A user-defined mask around the heterogeneous region of the complex
Alternatively, a custom mask can be provided with the flag --mask
. Note, the mask will be converted to a binary mask, where any nonzero voxel will be included in the analysis:
# rerun cryodrgn analyze_landscape with custom mask
(cryodrgn) $ cryodrgn analyze_lanscape [workdir] [epoch] --skip-vol --mask /path/to/your/mask/eg/job008.mrc
4. Visualizing conformational landscapes
Taking inspiration from previous work, we apply principal component analysis (PCA) on the set of cryoDRGN volumes to map reaction coordinates and visualize a conformational landscape that is more interpretable than the cryoDRGN latent variable representation.
Output
The output of cryodrgn analyze_landscape
will include a directory containing the top 5 principal components (.mrc trajectories showing interpolations along the “eigenvolumes”). These principal component trajectories can be interpreted as reaction coordinates for describing the full ensemble, which can provide a more interpretable visualization of the dataset than the latent variable representation.
Left: Visualization of the dataset in the cryoDRGN VAE latent space, colored points correspond to 1000 sampled volumes colored by their cluster label. Center/right: Visualization of 1000 sampled volumes in their PCA feature space. In this example, PC1, PC2, and PC3 correspond to biologically relevant motions and thus the overall organization of the ensemble is more easily interpretable.
5. Visualizing the full conformational landscape
The initial mapping of the volumes is performed on the set of 1000 sketched volumes. A second tool, cryodrgn analyze_landscape_full
, maps all particles to the volume PCA space to visualize a conformational landscape for the full dataset. This tool will take longer to run (~4 hours on 1 GPU for volume generation, 1 min for mapping).

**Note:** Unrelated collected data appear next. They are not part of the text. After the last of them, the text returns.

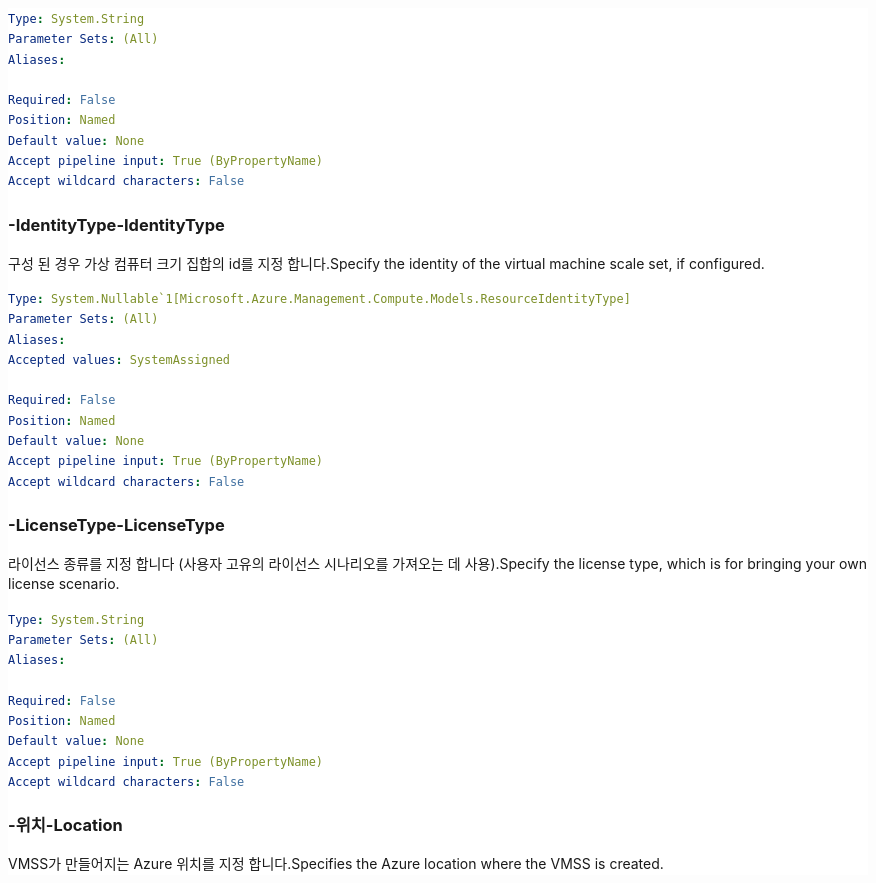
 ```yaml
Type: System.String
Parameter Sets: (All)
Aliases: 

Required: False
Position: Named
Default value: None
Accept pipeline input: True (ByPropertyName)
Accept wildcard characters: False
```

### <span data-ttu-id="d6236-133">-IdentityType</span><span class="sxs-lookup"><span data-stu-id="d6236-133">-IdentityType</span></span>
<span data-ttu-id="d6236-134">구성 된 경우 가상 컴퓨터 크기 집합의 id를 지정 합니다.</span><span class="sxs-lookup"><span data-stu-id="d6236-134">Specify the identity of the virtual machine scale set, if configured.</span></span>

```yaml
Type: System.Nullable`1[Microsoft.Azure.Management.Compute.Models.ResourceIdentityType]
Parameter Sets: (All)
Aliases: 
Accepted values: SystemAssigned

Required: False
Position: Named
Default value: None
Accept pipeline input: True (ByPropertyName)
Accept wildcard characters: False
```

### <span data-ttu-id="d6236-135">-LicenseType</span><span class="sxs-lookup"><span data-stu-id="d6236-135">-LicenseType</span></span>
<span data-ttu-id="d6236-136">라이선스 종류를 지정 합니다 (사용자 고유의 라이선스 시나리오를 가져오는 데 사용).</span><span class="sxs-lookup"><span data-stu-id="d6236-136">Specify the license type, which is for bringing your own license scenario.</span></span>

```yaml
Type: System.String
Parameter Sets: (All)
Aliases: 

Required: False
Position: Named
Default value: None
Accept pipeline input: True (ByPropertyName)
Accept wildcard characters: False
```

### <span data-ttu-id="d6236-137">-위치</span><span class="sxs-lookup"><span data-stu-id="d6236-137">-Location</span></span>
<span data-ttu-id="d6236-138">VMSS가 만들어지는 Azure 위치를 지정 합니다.</span><span class="sxs-lookup"><span data-stu-id="d6236-138">Specifies the Azure location where the VMSS is created.</span></span>
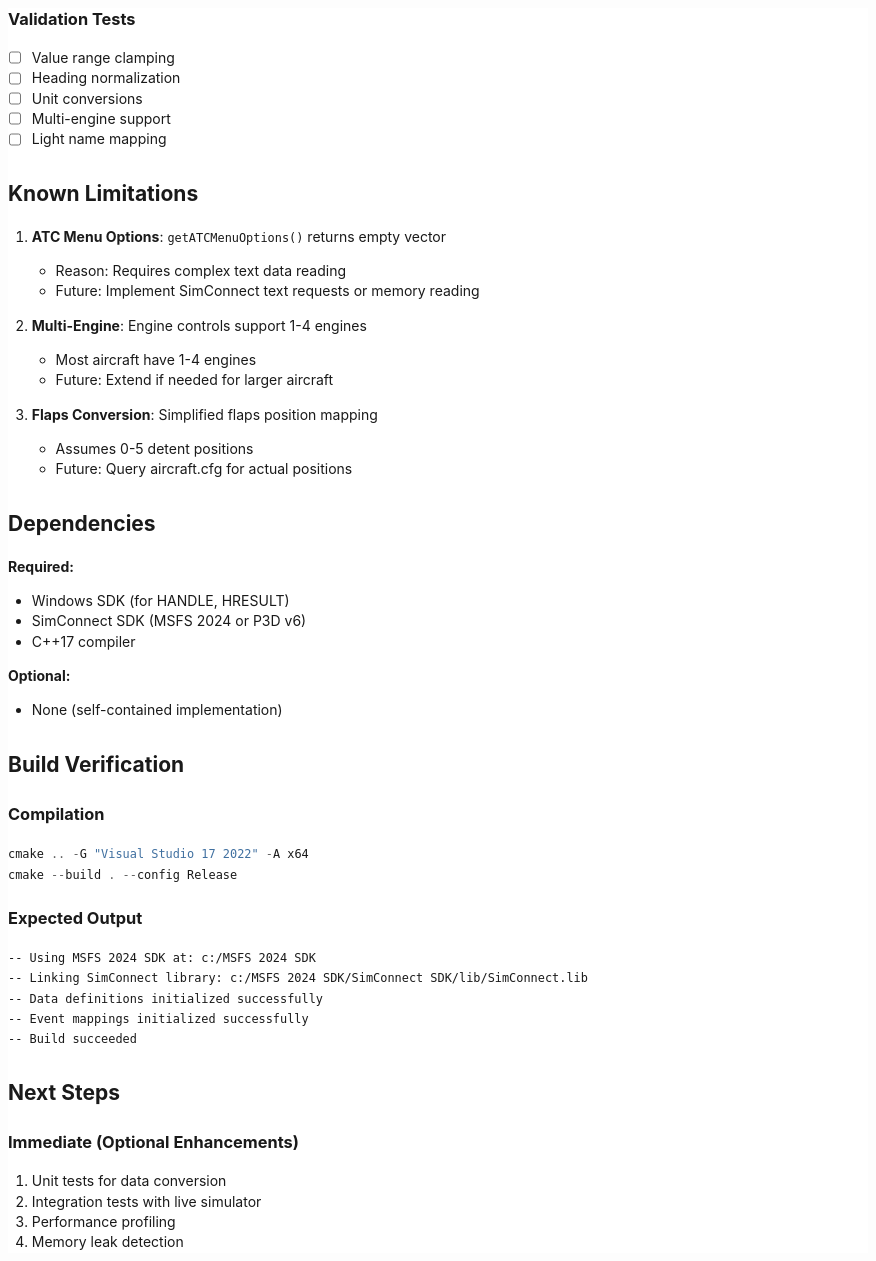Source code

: ### Validation Tests
- [ ] Value range clamping
- [ ] Heading normalization
- [ ] Unit conversions
- [ ] Multi-engine support
- [ ] Light name mapping

## Known Limitations

1. **ATC Menu Options**: `getATCMenuOptions()` returns empty vector
   - Reason: Requires complex text data reading
   - Future: Implement SimConnect text requests or memory reading

2. **Multi-Engine**: Engine controls support 1-4 engines
   - Most aircraft have 1-4 engines
   - Future: Extend if needed for larger aircraft

3. **Flaps Conversion**: Simplified flaps position mapping
   - Assumes 0-5 detent positions
   - Future: Query aircraft.cfg for actual positions

## Dependencies

**Required:**
- Windows SDK (for HANDLE, HRESULT)
- SimConnect SDK (MSFS 2024 or P3D v6)
- C++17 compiler

**Optional:**
- None (self-contained implementation)

## Build Verification

### Compilation
```powershell
cmake .. -G "Visual Studio 17 2022" -A x64
cmake --build . --config Release
```

### Expected Output
```
-- Using MSFS 2024 SDK at: c:/MSFS 2024 SDK
-- Linking SimConnect library: c:/MSFS 2024 SDK/SimConnect SDK/lib/SimConnect.lib
-- Data definitions initialized successfully
-- Event mappings initialized successfully
-- Build succeeded
```

## Next Steps

### Immediate (Optional Enhancements)
1. Unit tests for data conversion
2. Integration tests with live simulator
3. Performance profiling
4. Memory leak detection
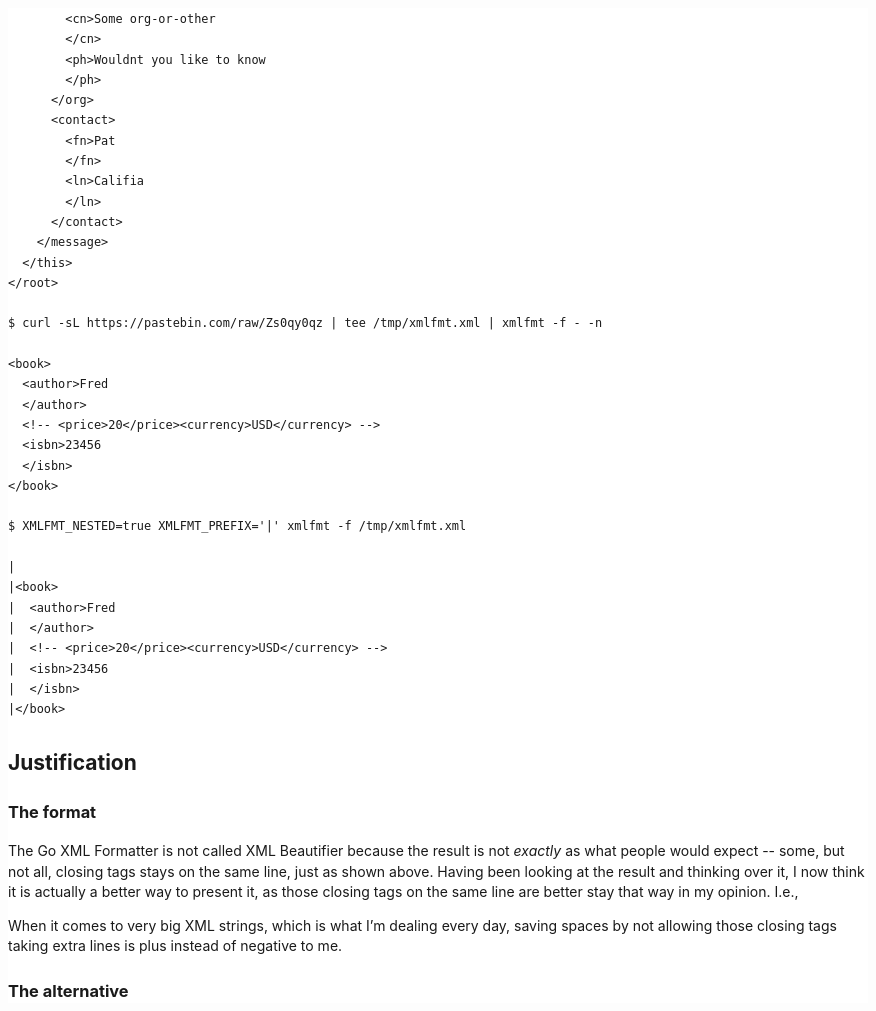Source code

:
 ```
        <cn>Some org-or-other
        </cn>
        <ph>Wouldnt you like to know
        </ph>
      </org>
      <contact>
        <fn>Pat
        </fn>
        <ln>Califia
        </ln>
      </contact>
    </message>
  </this>
</root>

$ curl -sL https://pastebin.com/raw/Zs0qy0qz | tee /tmp/xmlfmt.xml | xmlfmt -f - -n

<book>
  <author>Fred
  </author>
  <!-- <price>20</price><currency>USD</currency> -->
  <isbn>23456
  </isbn>
</book>

$ XMLFMT_NESTED=true XMLFMT_PREFIX='|' xmlfmt -f /tmp/xmlfmt.xml

|
|<book>
|  <author>Fred
|  </author>
|  <!-- <price>20</price><currency>USD</currency> -->
|  <isbn>23456
|  </isbn>
|</book>
```


## Justification

### The format

The Go XML Formatter is not called XML Beautifier because the result is not *exactly* as what people would expect -- some, but not all, closing tags stays on the same line, just as shown above. Having been looking at the result and thinking over it, I now think it is actually a better way to present it, as those closing tags on the same line are better stay that way in my opinion. I.e., 

When it comes to very big XML strings, which is what I’m dealing every day, saving spaces by not allowing those closing tags taking extra lines is plus instead of negative to me. 

### The alternative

(cryodrgn) $ cryodrgn analyze_landscape_full [workdir] [epoch] > landscape_full.log
Left: Visualization of the 1000 volumes in the volume PCA feature space where each volume is a point. Center: Mapping the entire dataset of ~10^5 volumes to the PCA feature space (grey points). Right: Visualizing the conformational landscape as a heatmap on a logscale (i.e. a free energy landscape)
This command produces a jupyter notebook, cryoDRGN_landscape_viz.ipynb
, for plotting the inferred conformational landscape.